Material provided:
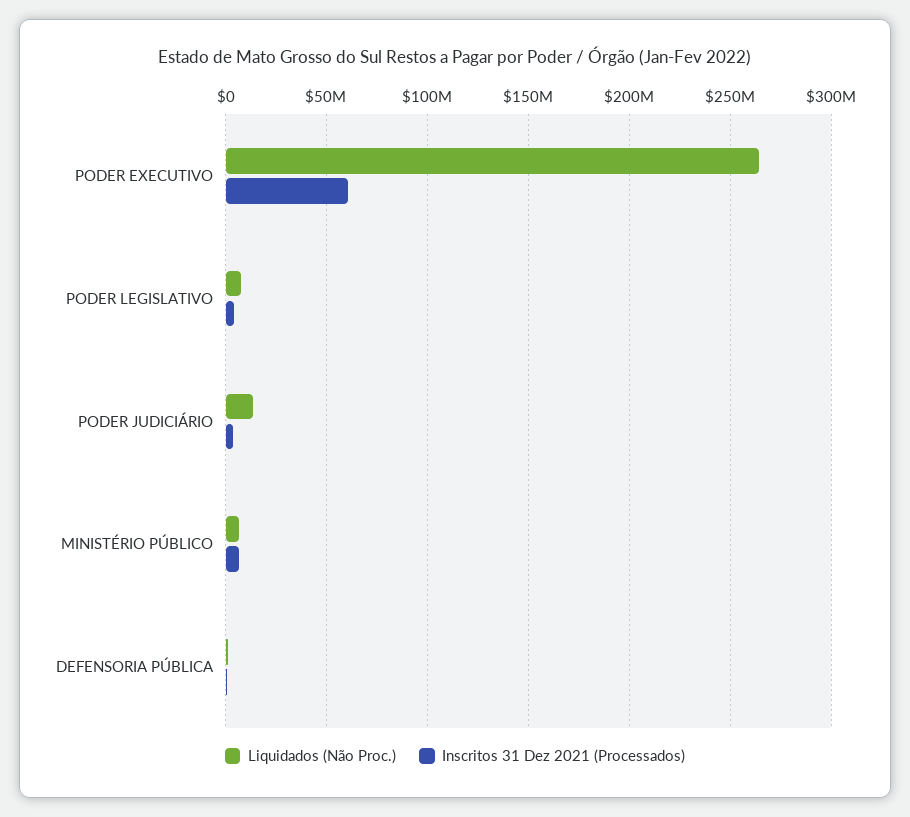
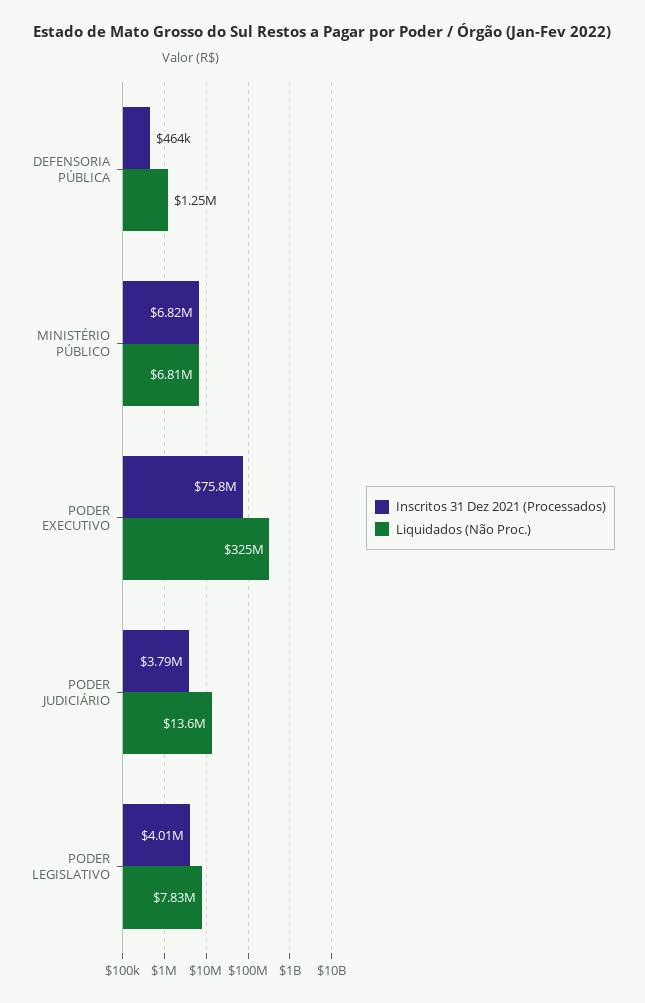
  {
    "Liquidados (Não Proc.)": {
-     "PODER EXECUTIVO": 265000000,
+     "PODER EXECUTIVO": 325000000,
      "PODER LEGISLATIVO": 7830000,
      "PODER JUDICIÁRIO": 13600000,
      "MINISTÉRIO PÚBLICO": 6810000,
      "DEFENSORIA PÚBLICA": 1250000
    },
    "Inscritos 31 Dez 2021 (Processados)": {
-     "PODER EXECUTIVO": 60000000,
+     "PODER EXECUTIVO": 75800000,
      "PODER LEGISLATIVO": 4010000,
      "PODER JUDICIÁRIO": 3790000,
      "MINISTÉRIO PÚBLICO": 6820000,
      "DEFENSORIA PÚBLICA": 464000
    }
  }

Problem statement: Copy each line above holding "MINISTÉRIO".

Task response:
      "MINISTÉRIO PÚBLICO": 6810000,
      "MINISTÉRIO PÚBLICO": 6820000,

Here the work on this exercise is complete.